From 1960 to 1965, he taught at the Grammar School. In September 1965, he left Dominica for India to pursue further studies, having obtained a Commonwealth scholarship. He graduated from the University of Deli in 1968 with an Honours degree in geography.
Upon his return to Dominica, he began his teaching career as a geography teacher at his Alma Mater. He was the Deputy Headmaster under Mr J K Gough. Upon Mr Gough's return to England, he was appointed Headmaster.
In July 1969, he married Dorothy Thomas, who had recently returned from studies at the University of Toronto. Their four children are Kim, Joffrey, Tara, and Palesa.
He pursued postgraduate studies in Public Administration at Manchester University in England and West Virginia University in the US. In 1994, he obtained a Master of Arts degree from Syracuse University.
He worked in various capacities in the Ministry of Education and the Ministry of Legal Affairs. When he retired in 2,000, he had been the Permanent Secretary in the Ministry of Community Development.

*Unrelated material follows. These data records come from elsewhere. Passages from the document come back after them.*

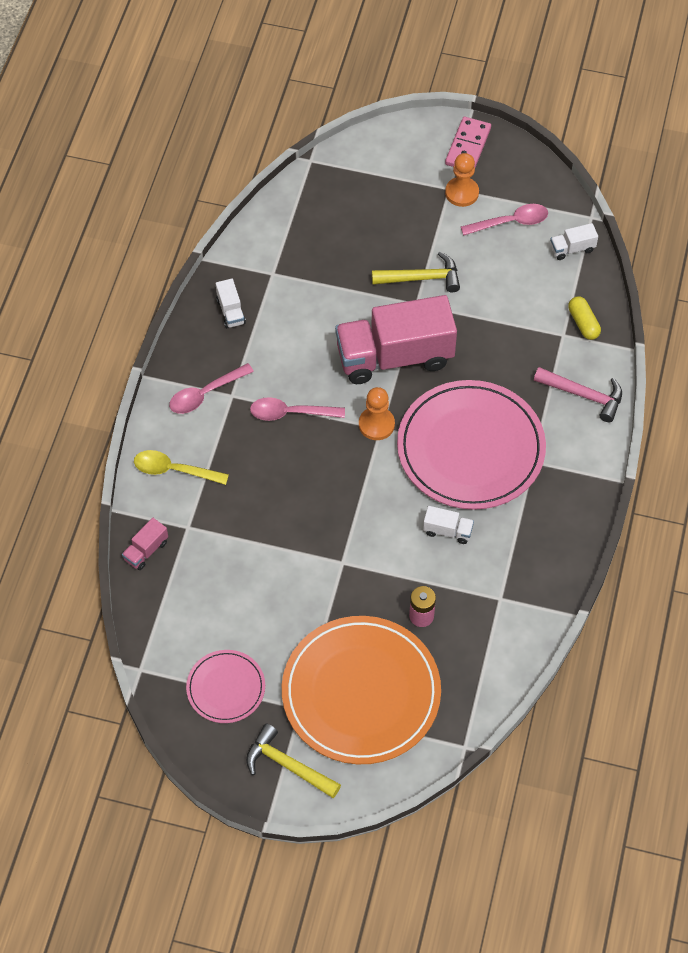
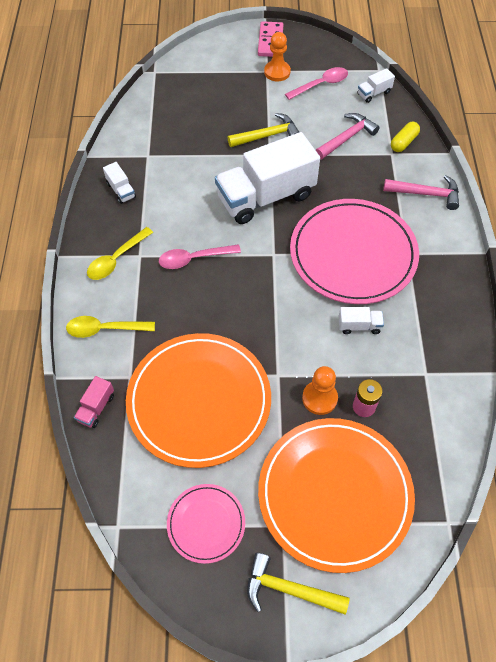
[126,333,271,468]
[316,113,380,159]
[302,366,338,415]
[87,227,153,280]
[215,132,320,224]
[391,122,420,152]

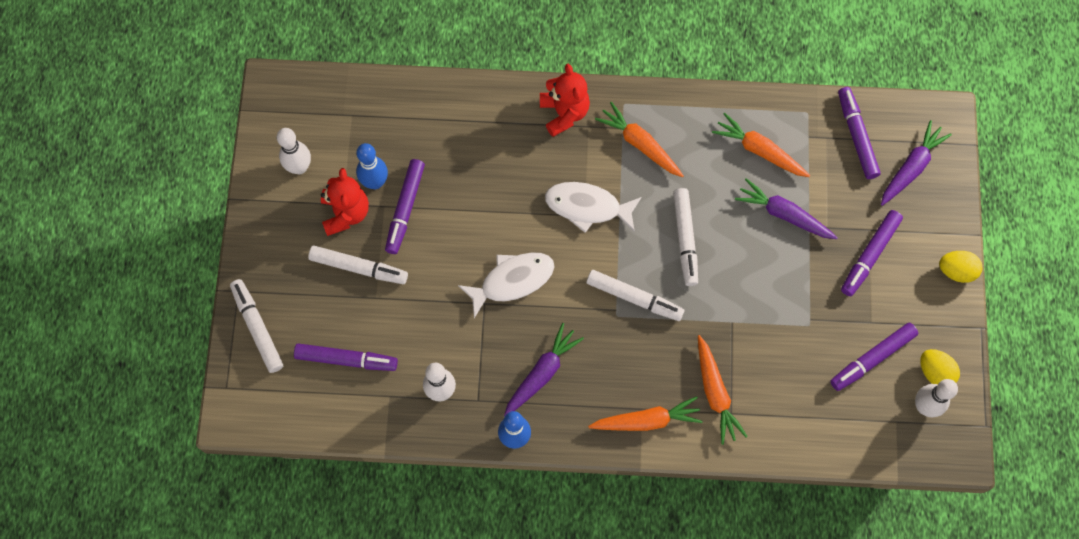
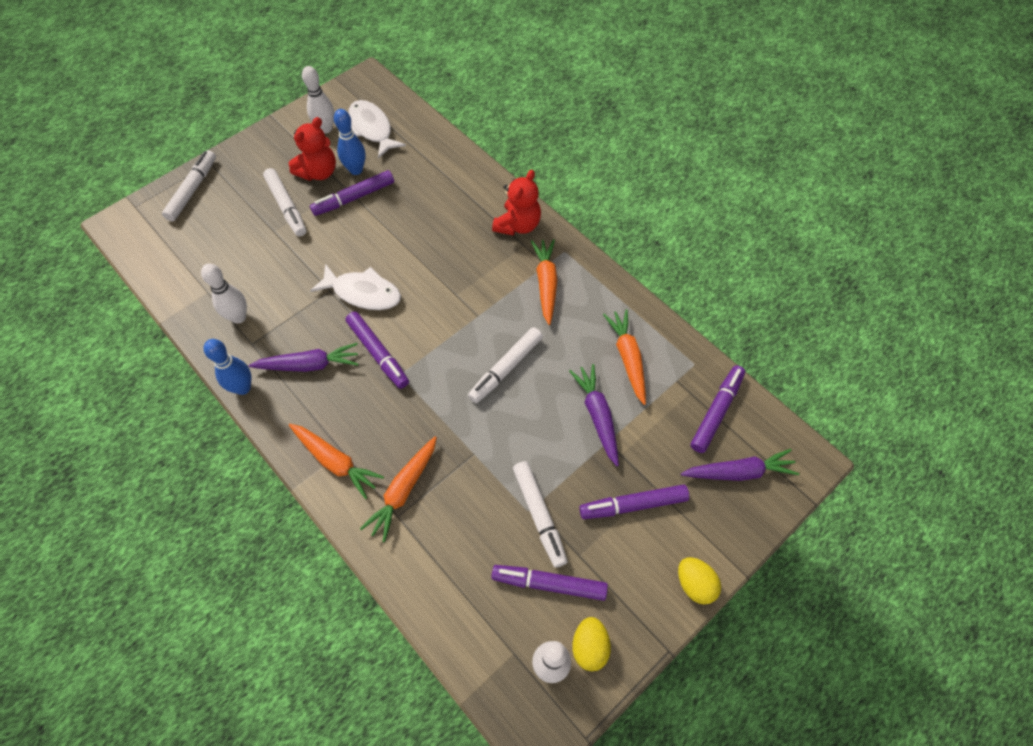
[345,311,409,389]
[348,100,406,159]
[513,461,568,568]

Throughout his adult life, he saw himself as an Evangelist and acted accordingly. He was very involved in his church life, was an Elder and a Sunday school teacher, and served on Boards of various church and community organizations. Dear to his heart were the Dominica Association of Persons with Disabilities, The Christian Union Primary School, of which he was a founding member, and his Gideon Ministry. He was president of the Dominica Camp of Gideons International. He was always happy and excited when he left the house to distribute Bibles to schools and institutions. For several years, our home served as the meeting place for the monthly meetings of the Gideons and provided storage space for the Bibles.

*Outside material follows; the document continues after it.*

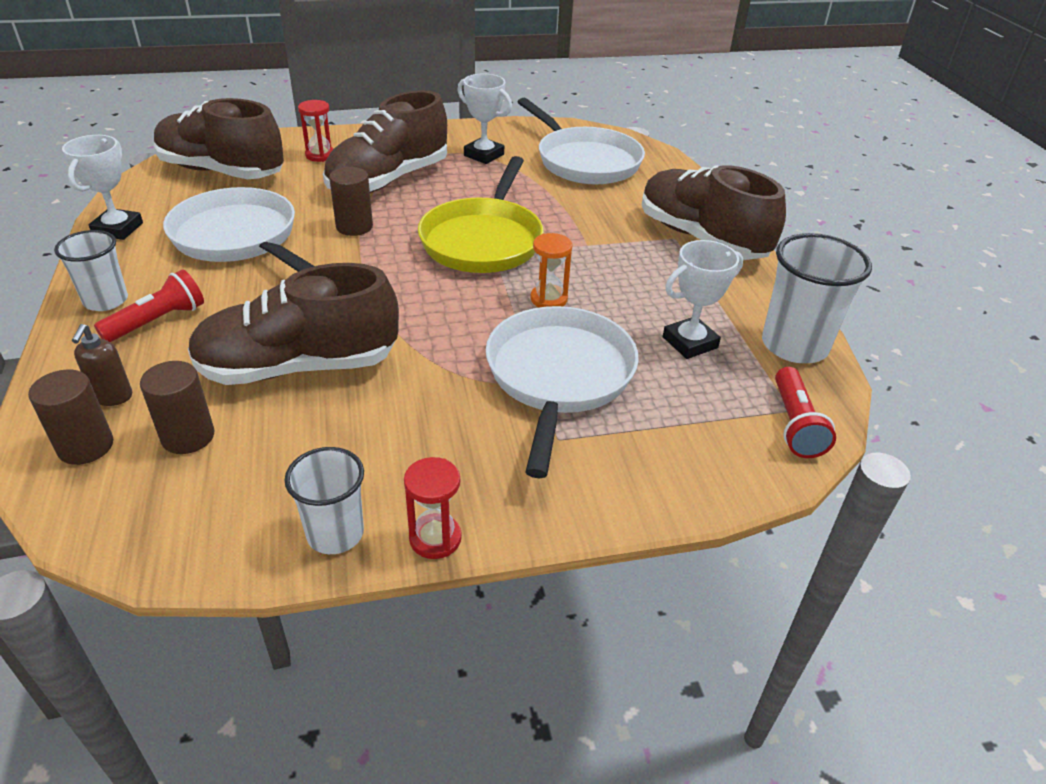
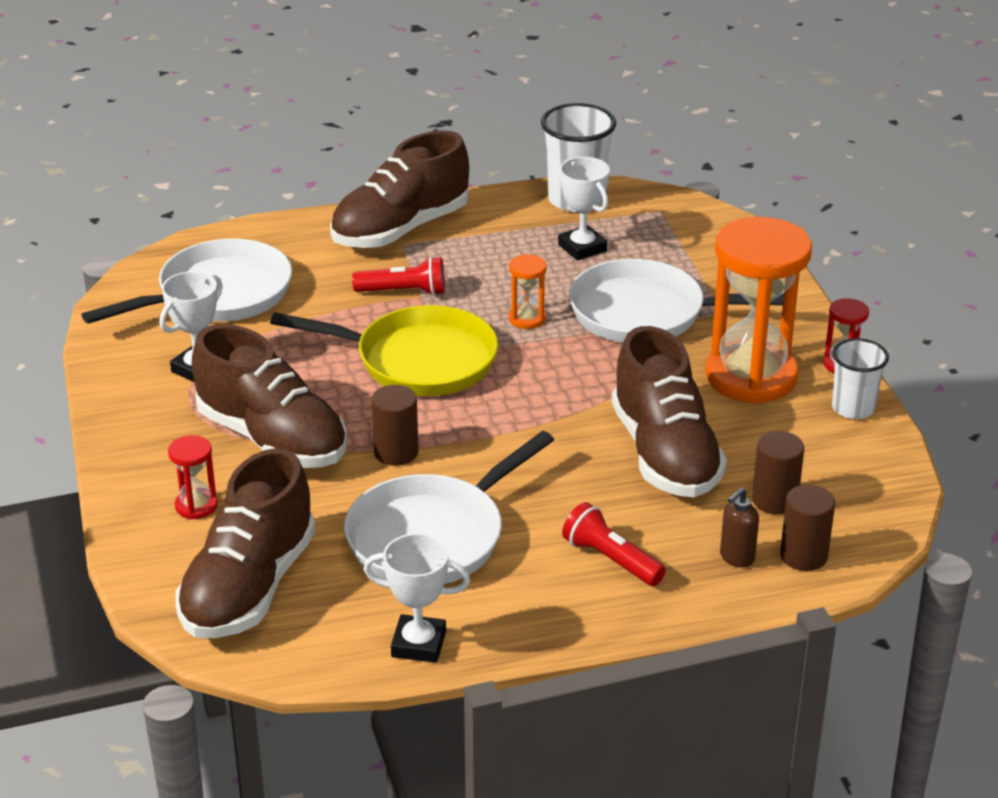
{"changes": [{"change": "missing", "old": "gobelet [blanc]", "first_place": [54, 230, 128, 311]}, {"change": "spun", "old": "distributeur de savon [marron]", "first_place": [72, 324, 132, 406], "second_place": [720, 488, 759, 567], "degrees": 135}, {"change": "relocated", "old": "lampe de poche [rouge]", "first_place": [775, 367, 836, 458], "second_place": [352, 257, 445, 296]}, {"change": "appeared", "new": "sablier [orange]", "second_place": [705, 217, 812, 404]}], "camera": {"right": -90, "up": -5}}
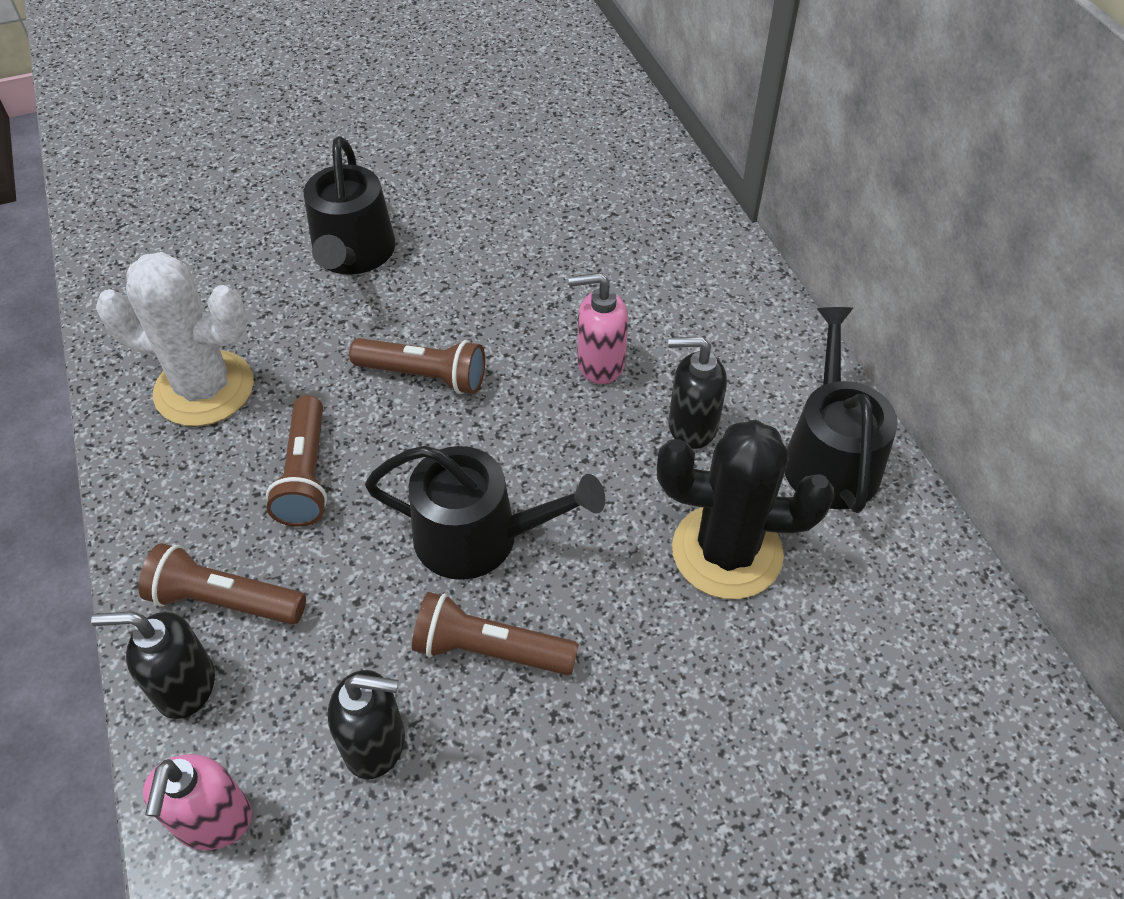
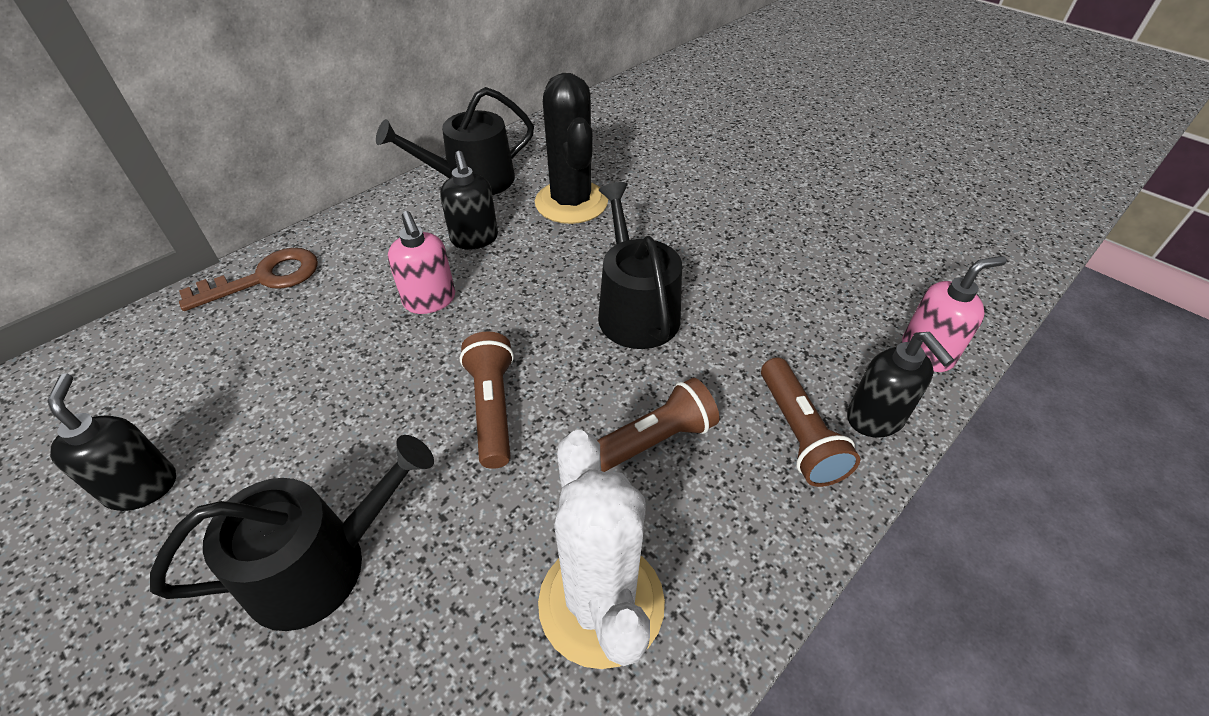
{"changes": [{"change": "missing", "old": "lampe de poche [marron]", "first_place": [412, 592, 579, 675]}, {"change": "relocated", "old": "distributeur de savon [noir]", "first_place": [328, 670, 405, 779], "second_place": [47, 373, 176, 511]}, {"change": "appeared", "new": "clé [marron]", "second_place": [179, 248, 318, 311]}], "camera": {"right": -115, "up": -5}}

Writing was his main hobby, and he contributed several newspaper articles. He published a book of poetry, "The Mountains Sing", and four other books in which he reflected on life, expressing his deep faith and trust in God. He was bothered by what he described in his poems as society's "UBIQUITOUS GODLESSNESS, AND GROWING WORSHIP OF MAN BY MAN." In another poem, he described himself as "UNITED TO A POWERFUL FORCE BY A SPIRITUAL CORD, NOT VISIBLE TO PHYSICAL EYES." HE emphasized his mission: "I'LL FOLLOW THIS CORD ON BREATHING MY LAST ( FROM "THE MOUNTAINS SING.")
In his poem, "Things to be righted", he lamented,
" The wheels of materialism rotate.
With rasping , grinding cacophony
Drowning the voice of peace and love."
Each day of life brings us a day closer to the end, but the evident mental decline began after the stress associated with Hurricane Maria.
On the night of December 30, 2021, while he was wandering through the house, he fell and fractured his hip bone.
Though he underwent surgery in January 2022, he never regained mobility and remained confined to bed.
Despite dementia, his faith in God was unwavering; his hands were often clasped in prayer so that, usually, when Nurse Julie Frampton, our neighbour, came to check on him or I would attempt to feed him, he would not hesitate to tell us, "Please don't disturb me, I'm praying."
Every morning, I would play for him while I fed him breakfast, the Daily Reflections sent to my phone by Noeliva Leblanc. I was never sure how much he heard as he kept his eyes closed. The Reflections begin with the sound of church bells. However, one morning, I did not receive them at the usual time, and I started feeding him. He stopped eating and asked, "No Church today?"
On October 29, 2023, he was admitted to the hospital with a chest infection after he had been examined by his cousin, Vivian Moise, and he breathed his last on November 15.